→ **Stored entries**
"""

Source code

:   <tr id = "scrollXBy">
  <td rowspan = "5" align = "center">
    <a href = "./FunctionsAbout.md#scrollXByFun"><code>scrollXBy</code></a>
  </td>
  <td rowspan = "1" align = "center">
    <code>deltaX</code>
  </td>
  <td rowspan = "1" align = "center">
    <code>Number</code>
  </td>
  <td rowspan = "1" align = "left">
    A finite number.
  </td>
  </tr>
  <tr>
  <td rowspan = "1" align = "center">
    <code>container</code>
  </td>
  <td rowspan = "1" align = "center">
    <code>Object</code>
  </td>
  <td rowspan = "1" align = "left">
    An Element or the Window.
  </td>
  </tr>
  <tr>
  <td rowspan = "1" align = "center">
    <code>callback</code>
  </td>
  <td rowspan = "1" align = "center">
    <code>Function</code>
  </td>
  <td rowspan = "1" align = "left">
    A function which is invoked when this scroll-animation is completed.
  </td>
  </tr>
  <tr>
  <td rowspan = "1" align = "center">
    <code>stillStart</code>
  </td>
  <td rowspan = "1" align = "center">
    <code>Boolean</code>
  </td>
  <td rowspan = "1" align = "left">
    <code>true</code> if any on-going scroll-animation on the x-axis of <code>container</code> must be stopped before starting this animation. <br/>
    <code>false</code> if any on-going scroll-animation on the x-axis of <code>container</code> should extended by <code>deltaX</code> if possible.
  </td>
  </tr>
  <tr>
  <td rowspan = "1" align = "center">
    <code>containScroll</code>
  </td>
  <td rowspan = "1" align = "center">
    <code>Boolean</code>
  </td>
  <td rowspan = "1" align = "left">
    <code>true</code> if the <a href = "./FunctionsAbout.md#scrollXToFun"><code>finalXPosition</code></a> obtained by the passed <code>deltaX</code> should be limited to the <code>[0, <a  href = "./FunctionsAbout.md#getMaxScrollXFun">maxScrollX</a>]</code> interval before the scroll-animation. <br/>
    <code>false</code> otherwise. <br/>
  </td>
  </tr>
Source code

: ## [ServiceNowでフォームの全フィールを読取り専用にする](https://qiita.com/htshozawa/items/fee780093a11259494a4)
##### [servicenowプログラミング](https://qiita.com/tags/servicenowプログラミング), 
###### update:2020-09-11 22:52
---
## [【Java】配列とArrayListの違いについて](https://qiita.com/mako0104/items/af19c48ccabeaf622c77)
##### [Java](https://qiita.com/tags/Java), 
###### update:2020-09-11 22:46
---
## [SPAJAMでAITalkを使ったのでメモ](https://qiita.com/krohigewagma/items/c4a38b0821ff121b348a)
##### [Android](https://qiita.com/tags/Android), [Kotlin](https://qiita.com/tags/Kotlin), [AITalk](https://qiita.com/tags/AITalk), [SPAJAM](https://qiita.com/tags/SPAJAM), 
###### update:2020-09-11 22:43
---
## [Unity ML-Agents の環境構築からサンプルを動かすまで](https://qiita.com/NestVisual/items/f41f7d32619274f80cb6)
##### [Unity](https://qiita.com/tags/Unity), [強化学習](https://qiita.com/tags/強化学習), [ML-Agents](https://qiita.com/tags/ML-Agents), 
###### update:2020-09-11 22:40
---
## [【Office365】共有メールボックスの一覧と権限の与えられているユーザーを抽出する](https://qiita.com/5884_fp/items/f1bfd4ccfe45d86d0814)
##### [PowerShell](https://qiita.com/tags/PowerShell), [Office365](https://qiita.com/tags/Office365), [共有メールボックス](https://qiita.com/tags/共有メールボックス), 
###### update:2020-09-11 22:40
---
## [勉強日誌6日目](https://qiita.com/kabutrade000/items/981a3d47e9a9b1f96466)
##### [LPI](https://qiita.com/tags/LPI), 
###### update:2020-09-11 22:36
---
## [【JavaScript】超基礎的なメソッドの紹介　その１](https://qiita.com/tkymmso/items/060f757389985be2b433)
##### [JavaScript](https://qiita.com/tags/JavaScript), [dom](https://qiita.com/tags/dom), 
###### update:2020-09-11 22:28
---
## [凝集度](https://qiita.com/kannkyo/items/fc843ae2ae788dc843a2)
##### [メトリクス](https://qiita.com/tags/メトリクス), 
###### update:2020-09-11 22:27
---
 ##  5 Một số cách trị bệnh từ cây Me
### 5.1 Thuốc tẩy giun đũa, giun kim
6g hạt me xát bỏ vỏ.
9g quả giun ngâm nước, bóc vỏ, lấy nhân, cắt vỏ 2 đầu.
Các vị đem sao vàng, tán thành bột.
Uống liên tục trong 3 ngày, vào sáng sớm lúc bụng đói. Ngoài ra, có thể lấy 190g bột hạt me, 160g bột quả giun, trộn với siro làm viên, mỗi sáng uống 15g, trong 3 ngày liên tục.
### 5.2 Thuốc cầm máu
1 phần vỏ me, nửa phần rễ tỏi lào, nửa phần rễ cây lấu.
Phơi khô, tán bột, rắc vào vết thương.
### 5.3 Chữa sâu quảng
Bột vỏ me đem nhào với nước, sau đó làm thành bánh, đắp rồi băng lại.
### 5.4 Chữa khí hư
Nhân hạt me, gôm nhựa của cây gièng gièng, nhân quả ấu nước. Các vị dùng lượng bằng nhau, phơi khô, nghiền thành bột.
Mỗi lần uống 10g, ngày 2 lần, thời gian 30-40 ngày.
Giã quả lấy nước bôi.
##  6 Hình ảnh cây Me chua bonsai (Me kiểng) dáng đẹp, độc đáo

"""

→ **Task details**
List each line from the entries above that contains the string "JavaScript", matching case exactly.

→ **Answer box**
## [【JavaScript】超基礎的なメソッドの紹介　その１](https://qiita.com/tkymmso/items/060f757389985be2b433)
##### [JavaScript](https://qiita.com/tags/JavaScript), [dom](https://qiita.com/tags/dom), 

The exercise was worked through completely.